Records from a data source

__________________________________________________

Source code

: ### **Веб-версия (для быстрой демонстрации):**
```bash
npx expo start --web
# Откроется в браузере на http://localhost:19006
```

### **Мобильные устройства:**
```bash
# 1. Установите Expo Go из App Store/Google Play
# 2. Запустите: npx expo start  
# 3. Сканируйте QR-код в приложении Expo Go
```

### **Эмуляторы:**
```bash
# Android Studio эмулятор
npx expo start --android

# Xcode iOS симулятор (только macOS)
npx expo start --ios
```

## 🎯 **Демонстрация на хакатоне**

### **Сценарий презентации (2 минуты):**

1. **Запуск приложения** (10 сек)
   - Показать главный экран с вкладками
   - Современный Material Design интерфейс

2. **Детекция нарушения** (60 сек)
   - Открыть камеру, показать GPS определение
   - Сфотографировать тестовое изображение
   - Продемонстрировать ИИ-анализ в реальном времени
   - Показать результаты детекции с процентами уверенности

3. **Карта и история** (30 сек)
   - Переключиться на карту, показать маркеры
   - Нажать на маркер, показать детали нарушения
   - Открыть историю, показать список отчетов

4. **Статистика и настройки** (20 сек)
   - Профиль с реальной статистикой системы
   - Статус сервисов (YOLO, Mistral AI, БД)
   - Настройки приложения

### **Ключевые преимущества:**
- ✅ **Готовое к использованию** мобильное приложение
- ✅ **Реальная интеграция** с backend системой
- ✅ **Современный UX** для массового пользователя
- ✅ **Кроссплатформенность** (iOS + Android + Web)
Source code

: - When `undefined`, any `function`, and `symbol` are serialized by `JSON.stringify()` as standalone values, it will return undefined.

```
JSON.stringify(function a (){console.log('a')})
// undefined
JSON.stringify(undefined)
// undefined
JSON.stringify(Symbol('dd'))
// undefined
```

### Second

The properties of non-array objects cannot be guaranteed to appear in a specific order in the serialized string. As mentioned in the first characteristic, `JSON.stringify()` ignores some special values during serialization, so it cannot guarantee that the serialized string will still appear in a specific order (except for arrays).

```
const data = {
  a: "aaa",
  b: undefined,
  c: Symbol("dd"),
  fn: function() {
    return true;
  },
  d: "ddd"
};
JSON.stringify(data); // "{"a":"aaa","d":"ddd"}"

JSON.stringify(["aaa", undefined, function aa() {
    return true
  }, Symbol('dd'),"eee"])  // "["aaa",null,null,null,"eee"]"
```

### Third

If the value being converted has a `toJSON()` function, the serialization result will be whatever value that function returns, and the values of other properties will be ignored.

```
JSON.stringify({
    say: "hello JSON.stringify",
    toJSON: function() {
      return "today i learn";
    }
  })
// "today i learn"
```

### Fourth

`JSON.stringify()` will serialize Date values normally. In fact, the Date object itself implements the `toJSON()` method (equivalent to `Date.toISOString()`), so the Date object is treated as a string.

__________________________________________________

From the entries above, copy out every line where the string "приложения" appears.

◆ **WRITTEN ANSWER**:
1. **Запуск приложения** (10 сек)
   - Настройки приложения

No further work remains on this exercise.